Oleh karena itu, para ilmuwan memutuskan untuk mencari tempat di Bumi di mana komposisi isotopnya dapat mirip dengan apa yang ada di awal sejarah Bumi. Dan tempat seperti itu ditemukan - ini adalah Pulau Baffin , Kutub Utara. Pulau ini berasal dari gunung berapi dan sebagian besar terdiri dari basal yang terbentuk sejak lama. Letusan terjadi di sini, membawa materi dari lapisan dalam mantel ke permukaan Bumi. Zat pada kedalaman ini mungkin dalam keadaan terisolasi sejak awal waktu. Sekarang lava yang sebelumnya meletus telah berubah menjadi basal. Secara teori, basal ini harus memelihara isotop helium yang hilang oleh badan air jutaan tahun yang lalu. Para ilmuwan memutuskan untuk membandingkan "jejak" isotop helium ringan dari badan antariksa dan pulau itu.

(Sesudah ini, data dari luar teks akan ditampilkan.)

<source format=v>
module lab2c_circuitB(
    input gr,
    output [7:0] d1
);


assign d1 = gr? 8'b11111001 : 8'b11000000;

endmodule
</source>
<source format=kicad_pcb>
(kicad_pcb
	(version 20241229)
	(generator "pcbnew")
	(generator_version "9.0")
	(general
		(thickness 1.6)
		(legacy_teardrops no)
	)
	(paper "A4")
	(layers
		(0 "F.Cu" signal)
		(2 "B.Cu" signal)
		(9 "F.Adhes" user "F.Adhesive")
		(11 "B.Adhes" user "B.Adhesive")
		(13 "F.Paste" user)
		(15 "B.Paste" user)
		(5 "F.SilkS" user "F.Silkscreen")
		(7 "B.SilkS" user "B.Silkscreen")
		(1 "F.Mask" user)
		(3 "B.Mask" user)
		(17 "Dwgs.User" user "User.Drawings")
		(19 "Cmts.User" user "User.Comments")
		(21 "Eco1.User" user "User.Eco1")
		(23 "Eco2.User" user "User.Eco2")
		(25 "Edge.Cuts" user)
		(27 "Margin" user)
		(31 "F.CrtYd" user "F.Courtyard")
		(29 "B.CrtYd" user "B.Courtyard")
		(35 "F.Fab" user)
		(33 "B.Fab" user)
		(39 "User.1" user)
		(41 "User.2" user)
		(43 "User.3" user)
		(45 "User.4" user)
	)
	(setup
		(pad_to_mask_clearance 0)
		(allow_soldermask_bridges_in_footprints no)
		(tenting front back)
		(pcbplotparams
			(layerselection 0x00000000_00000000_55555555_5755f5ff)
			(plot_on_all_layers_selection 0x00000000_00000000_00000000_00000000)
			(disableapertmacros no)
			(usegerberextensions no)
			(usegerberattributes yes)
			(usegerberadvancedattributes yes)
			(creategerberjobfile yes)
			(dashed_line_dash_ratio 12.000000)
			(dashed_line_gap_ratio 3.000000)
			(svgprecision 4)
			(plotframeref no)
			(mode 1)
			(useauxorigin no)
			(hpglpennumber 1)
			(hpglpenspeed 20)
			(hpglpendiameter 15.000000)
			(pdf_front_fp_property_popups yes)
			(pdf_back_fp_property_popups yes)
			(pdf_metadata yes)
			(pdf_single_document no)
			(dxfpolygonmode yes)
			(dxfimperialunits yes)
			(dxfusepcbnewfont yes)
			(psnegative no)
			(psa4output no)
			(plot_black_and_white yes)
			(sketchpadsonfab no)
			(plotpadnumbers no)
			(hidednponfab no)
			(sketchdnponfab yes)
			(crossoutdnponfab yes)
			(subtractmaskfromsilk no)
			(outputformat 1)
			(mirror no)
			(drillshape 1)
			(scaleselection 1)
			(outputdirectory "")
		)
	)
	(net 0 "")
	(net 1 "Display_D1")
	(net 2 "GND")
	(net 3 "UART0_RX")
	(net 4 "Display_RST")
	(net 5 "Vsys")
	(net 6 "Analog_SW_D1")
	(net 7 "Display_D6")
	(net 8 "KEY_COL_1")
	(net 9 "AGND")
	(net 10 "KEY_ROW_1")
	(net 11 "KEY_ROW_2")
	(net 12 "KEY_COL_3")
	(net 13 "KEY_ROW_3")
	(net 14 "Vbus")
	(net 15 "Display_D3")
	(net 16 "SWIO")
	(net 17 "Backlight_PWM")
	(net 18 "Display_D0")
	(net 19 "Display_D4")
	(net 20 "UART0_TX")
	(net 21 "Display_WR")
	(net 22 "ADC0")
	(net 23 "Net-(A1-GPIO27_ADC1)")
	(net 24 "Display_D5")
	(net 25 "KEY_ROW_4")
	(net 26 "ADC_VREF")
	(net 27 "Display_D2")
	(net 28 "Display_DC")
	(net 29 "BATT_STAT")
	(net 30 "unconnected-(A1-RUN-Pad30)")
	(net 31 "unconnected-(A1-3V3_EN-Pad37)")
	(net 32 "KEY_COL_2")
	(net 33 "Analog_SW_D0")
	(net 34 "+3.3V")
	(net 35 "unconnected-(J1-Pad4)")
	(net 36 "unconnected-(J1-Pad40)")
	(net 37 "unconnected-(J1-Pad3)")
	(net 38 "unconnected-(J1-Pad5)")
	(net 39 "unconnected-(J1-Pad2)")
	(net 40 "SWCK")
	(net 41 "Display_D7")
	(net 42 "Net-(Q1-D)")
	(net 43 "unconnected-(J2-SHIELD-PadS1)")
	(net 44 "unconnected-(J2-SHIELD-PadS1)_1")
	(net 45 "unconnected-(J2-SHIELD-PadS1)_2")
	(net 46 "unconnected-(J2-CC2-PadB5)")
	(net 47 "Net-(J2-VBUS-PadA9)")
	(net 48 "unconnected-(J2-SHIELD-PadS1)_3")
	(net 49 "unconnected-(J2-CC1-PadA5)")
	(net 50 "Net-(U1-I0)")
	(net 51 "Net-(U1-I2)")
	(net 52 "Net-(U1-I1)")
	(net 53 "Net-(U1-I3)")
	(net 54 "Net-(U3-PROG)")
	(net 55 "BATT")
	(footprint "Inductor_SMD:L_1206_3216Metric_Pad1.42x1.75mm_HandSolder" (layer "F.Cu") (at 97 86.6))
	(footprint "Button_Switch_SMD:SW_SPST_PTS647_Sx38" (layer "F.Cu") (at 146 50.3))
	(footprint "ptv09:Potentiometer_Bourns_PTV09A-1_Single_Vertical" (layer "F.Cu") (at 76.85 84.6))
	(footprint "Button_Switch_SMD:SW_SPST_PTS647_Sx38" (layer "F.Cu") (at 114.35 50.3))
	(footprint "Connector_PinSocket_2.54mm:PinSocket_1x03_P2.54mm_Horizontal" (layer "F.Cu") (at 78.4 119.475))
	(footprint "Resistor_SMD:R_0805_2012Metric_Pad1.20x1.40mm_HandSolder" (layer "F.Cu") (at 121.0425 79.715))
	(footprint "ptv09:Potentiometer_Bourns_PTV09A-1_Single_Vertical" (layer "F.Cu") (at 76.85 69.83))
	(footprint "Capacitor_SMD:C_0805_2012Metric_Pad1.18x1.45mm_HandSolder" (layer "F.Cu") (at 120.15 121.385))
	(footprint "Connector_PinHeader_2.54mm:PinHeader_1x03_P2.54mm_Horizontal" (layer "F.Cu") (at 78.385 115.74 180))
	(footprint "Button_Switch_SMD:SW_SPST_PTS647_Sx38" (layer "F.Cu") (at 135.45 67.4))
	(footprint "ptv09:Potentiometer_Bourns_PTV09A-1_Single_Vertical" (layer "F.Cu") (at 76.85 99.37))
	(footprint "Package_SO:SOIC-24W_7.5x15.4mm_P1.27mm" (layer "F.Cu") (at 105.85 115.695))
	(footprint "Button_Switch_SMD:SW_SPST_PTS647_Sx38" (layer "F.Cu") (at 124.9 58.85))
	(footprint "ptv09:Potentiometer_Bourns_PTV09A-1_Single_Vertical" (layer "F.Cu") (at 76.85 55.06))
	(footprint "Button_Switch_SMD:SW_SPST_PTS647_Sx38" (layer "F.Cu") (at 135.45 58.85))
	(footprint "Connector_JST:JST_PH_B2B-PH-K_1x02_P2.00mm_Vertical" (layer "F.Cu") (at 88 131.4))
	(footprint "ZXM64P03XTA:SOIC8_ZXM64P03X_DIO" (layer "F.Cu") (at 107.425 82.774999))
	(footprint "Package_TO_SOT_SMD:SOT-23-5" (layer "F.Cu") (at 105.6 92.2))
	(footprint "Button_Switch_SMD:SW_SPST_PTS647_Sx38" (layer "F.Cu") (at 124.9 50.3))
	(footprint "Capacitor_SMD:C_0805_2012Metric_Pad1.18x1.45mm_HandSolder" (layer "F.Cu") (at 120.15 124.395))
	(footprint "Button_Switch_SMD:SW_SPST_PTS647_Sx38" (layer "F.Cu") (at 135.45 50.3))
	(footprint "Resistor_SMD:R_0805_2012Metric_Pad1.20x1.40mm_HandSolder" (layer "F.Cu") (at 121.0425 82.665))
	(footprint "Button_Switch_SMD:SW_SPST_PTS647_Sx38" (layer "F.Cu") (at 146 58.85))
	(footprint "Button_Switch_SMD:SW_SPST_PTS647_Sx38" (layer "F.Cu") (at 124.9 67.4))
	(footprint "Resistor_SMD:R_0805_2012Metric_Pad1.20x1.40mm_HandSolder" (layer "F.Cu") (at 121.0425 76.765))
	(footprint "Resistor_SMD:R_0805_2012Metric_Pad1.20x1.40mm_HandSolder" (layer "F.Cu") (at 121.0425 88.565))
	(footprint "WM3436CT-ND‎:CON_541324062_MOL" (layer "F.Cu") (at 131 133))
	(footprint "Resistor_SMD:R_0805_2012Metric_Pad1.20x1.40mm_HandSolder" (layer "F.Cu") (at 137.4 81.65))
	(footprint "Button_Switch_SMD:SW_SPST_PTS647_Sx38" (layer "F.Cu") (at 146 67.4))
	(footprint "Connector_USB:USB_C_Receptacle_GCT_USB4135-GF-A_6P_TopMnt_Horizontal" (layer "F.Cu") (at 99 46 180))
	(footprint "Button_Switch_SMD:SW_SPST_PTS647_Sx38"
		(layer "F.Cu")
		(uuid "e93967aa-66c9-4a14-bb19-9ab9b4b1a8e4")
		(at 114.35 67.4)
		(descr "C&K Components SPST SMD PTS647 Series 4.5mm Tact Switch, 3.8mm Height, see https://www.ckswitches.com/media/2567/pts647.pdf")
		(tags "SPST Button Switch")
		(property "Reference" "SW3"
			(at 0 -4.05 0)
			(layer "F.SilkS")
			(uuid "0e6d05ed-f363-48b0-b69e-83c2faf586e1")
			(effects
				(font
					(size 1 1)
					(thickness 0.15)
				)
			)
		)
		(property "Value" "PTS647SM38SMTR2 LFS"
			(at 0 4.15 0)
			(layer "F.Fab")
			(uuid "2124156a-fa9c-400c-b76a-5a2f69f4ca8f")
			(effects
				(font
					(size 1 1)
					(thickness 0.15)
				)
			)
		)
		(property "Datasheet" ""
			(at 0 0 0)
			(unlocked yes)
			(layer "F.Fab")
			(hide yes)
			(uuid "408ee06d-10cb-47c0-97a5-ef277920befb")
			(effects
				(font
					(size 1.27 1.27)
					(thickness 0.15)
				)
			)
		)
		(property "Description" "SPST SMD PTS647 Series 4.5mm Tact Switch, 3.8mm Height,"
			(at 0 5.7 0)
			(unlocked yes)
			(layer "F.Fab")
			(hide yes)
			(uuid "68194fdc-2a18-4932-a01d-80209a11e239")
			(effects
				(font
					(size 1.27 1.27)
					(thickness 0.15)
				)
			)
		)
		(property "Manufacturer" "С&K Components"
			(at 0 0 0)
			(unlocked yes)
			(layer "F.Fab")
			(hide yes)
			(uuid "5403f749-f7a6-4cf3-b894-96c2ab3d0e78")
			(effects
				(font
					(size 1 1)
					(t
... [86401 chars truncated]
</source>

Ternyata, konsentrasi isotop helium di basal pulau dan di badan air Bumi sangat berbeda. Ini dapat berfungsi sebagai konfirmasi teori perubahan komposisi air bumi dari waktu ke waktu. Selain itu, komposisi isotop batuan purba Bumi berbeda dari komposisi isotop chondrites yang mengandung karbon, jenis asteroid kaya air yang diyakini telah menjadi sumber air bagi planet kita. Penelitian yang dilakukan oleh tim Linda Hallis, memungkinkan kita untuk berbicara tentang kegagalan "teori asteroid."

Sebaliknya, Linda dan rekan-rekannya mengusulkan teori yang berbeda: air datang ke Bumi bersama dengan substansi awan debu gas, dari mana tata surya terbentuk. Menurut para ahli, komposisi isotop Jupiter harus dekat dengan komposisi isotop awan debu gas - leluhur tata surya. Dan setelah melakukan analisis yang sesuai, ternyata "jejak isotop" Jupiter dekat dengan "jejak isotop" Bumi Baffin.

Sebelumnya, juga diyakini bahwa suhu awan proto terlalu tinggi untuk air berada di sana. Tim Linda Hallis menyarankan bahwa di awan, air terikat pada partikel debu, bersama dengan yang H2O juga jatuh di Bumi yang baru lahir. Pemodelan menunjukkan bahwa skenario seperti itu memang bisa terjadi, dan komposisi isotop serupa dari batuan terestrial dan benda-benda luar angkasa dapat berfungsi sebagai konfirmasi teori baru.

Menariknya, teori asteroid tidak dibuang oleh para ilmuwan. Faktanya adalah para ahli menganggap asteroid sebagai sumber unsur-unsur lain untuk Bumi muda, termasuk karbon, nitrogen, dan gas mulia. Adapun air, bisa juga datang ke Bumi dengan asteroid dari jenis lain yang tidak lagi di dekat planet kita, kata kosmokimiawan Konel Alexander dari Carnegie Institution for Science, USA percaya. Sekarang, menurut pendapatnya, perlu mempelajari dengan seksama semua data yang dimiliki para ilmuwan, membandingkan perhitungan teoretis dengan serangkaian fakta dan menarik kesimpulan yang tepat.

Namun demikian, jika Linda Hallis dan rekan-rekannya benar, kata Alexander, ini berarti bahwa pembentukan planet yang kaya air sama sekali tidak jarang bagi Semesta, tetapi lebih pada aturannya.